### Exercise prompt
Show each line of the entries below in which the word "fadd" appears.

### Given entries
——————

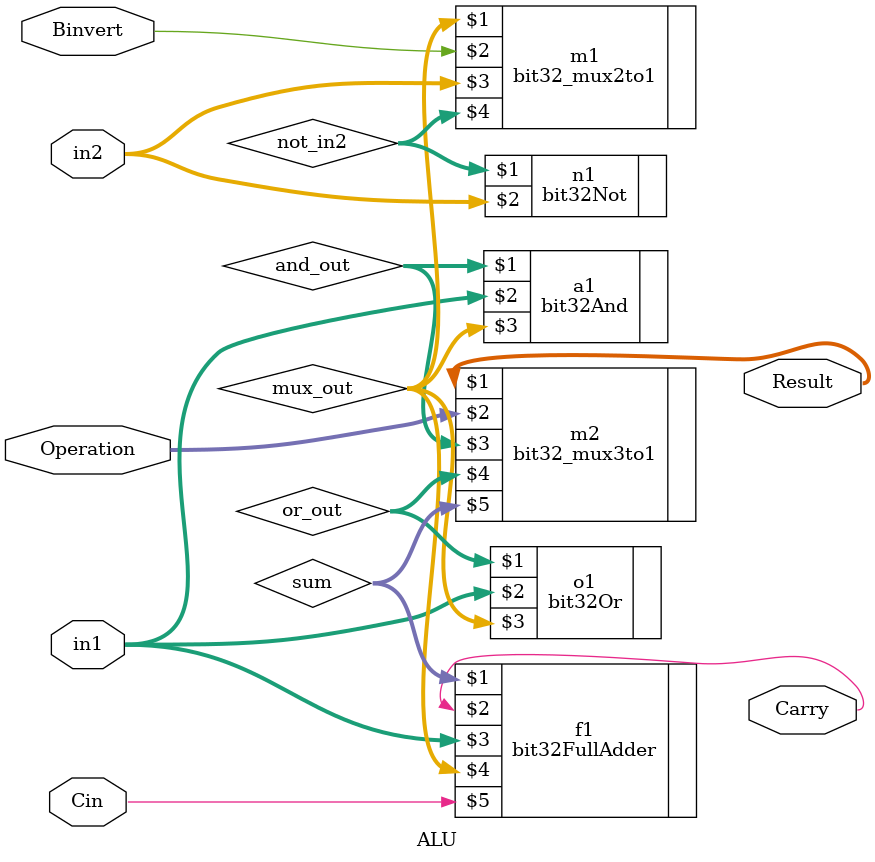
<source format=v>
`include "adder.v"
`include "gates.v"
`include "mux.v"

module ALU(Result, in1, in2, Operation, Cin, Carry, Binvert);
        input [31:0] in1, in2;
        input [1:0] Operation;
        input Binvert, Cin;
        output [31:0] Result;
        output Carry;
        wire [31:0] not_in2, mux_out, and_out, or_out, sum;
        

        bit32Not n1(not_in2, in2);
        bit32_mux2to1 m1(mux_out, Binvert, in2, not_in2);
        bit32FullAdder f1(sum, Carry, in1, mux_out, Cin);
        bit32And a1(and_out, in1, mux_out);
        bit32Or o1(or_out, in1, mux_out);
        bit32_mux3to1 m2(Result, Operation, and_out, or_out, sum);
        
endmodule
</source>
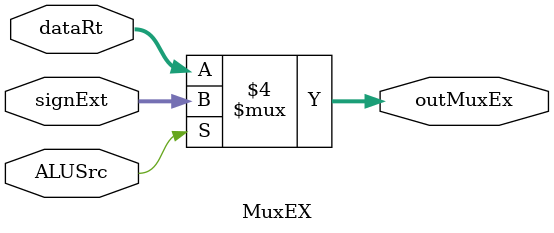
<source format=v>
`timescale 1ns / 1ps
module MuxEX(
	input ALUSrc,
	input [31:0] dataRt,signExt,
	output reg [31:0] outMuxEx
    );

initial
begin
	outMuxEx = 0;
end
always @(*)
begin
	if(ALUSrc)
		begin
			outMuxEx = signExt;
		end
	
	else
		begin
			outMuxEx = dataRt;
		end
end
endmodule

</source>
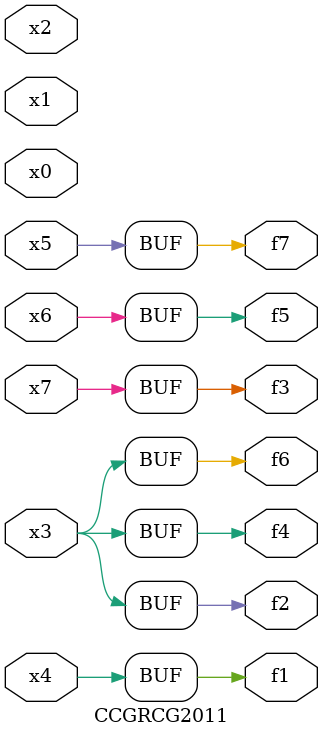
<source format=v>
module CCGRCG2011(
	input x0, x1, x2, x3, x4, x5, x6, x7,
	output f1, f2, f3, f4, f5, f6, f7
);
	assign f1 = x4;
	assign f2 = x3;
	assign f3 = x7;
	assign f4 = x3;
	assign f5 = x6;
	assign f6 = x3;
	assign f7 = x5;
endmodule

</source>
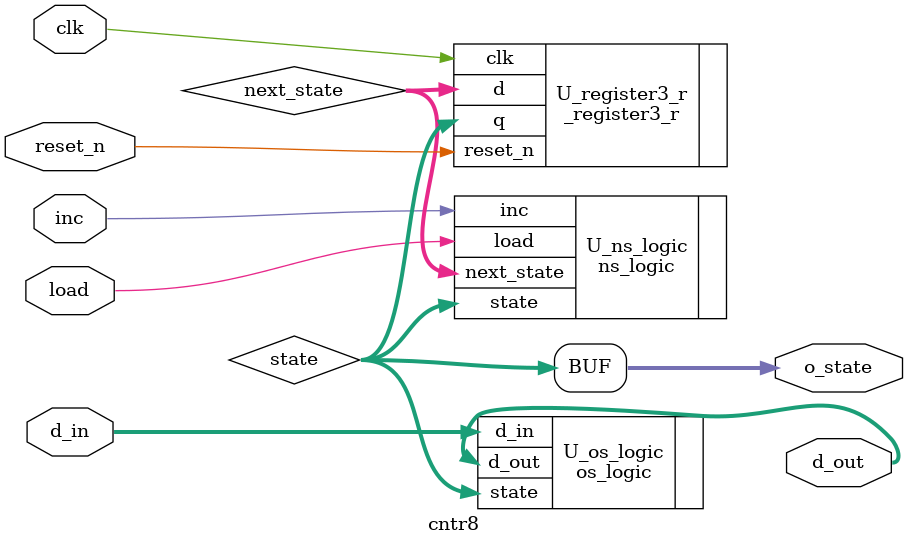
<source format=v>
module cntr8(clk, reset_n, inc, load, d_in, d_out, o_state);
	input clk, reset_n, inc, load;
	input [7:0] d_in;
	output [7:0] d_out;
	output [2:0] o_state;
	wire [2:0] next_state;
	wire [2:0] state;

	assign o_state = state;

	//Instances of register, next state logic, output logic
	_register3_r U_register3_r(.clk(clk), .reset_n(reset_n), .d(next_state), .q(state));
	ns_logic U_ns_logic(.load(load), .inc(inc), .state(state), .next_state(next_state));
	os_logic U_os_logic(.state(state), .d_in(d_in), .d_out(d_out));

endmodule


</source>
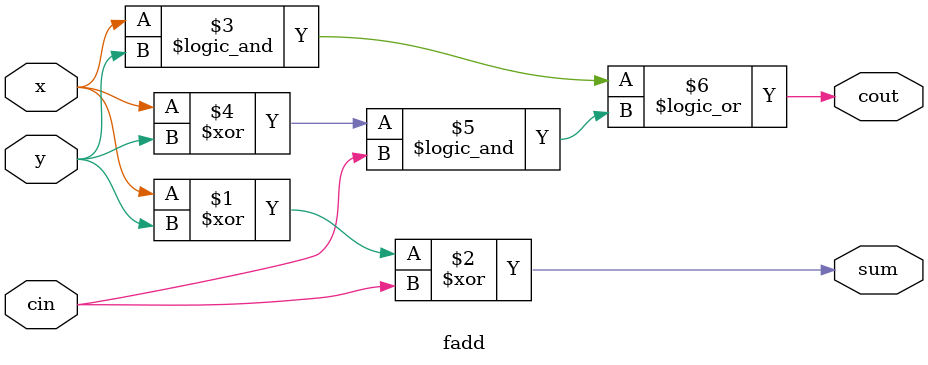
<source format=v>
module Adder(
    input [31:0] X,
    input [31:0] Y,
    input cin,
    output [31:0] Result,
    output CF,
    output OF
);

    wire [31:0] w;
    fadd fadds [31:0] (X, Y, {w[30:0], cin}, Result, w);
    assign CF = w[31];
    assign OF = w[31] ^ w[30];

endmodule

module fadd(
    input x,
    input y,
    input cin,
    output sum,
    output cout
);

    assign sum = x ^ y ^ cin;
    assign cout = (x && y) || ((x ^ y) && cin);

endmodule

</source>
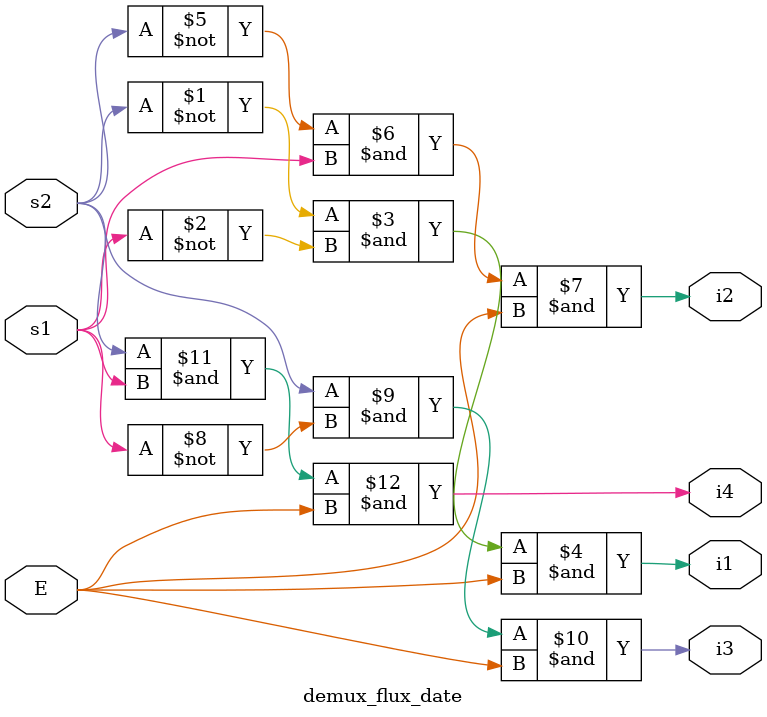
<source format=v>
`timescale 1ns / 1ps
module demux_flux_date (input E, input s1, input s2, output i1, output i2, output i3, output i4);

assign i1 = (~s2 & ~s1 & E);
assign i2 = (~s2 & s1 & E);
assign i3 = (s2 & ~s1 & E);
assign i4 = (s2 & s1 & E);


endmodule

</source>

——————

### Written response
    fadd fadds [31:0] (X, Y, {w[30:0], cin}, Result, w);
module fadd(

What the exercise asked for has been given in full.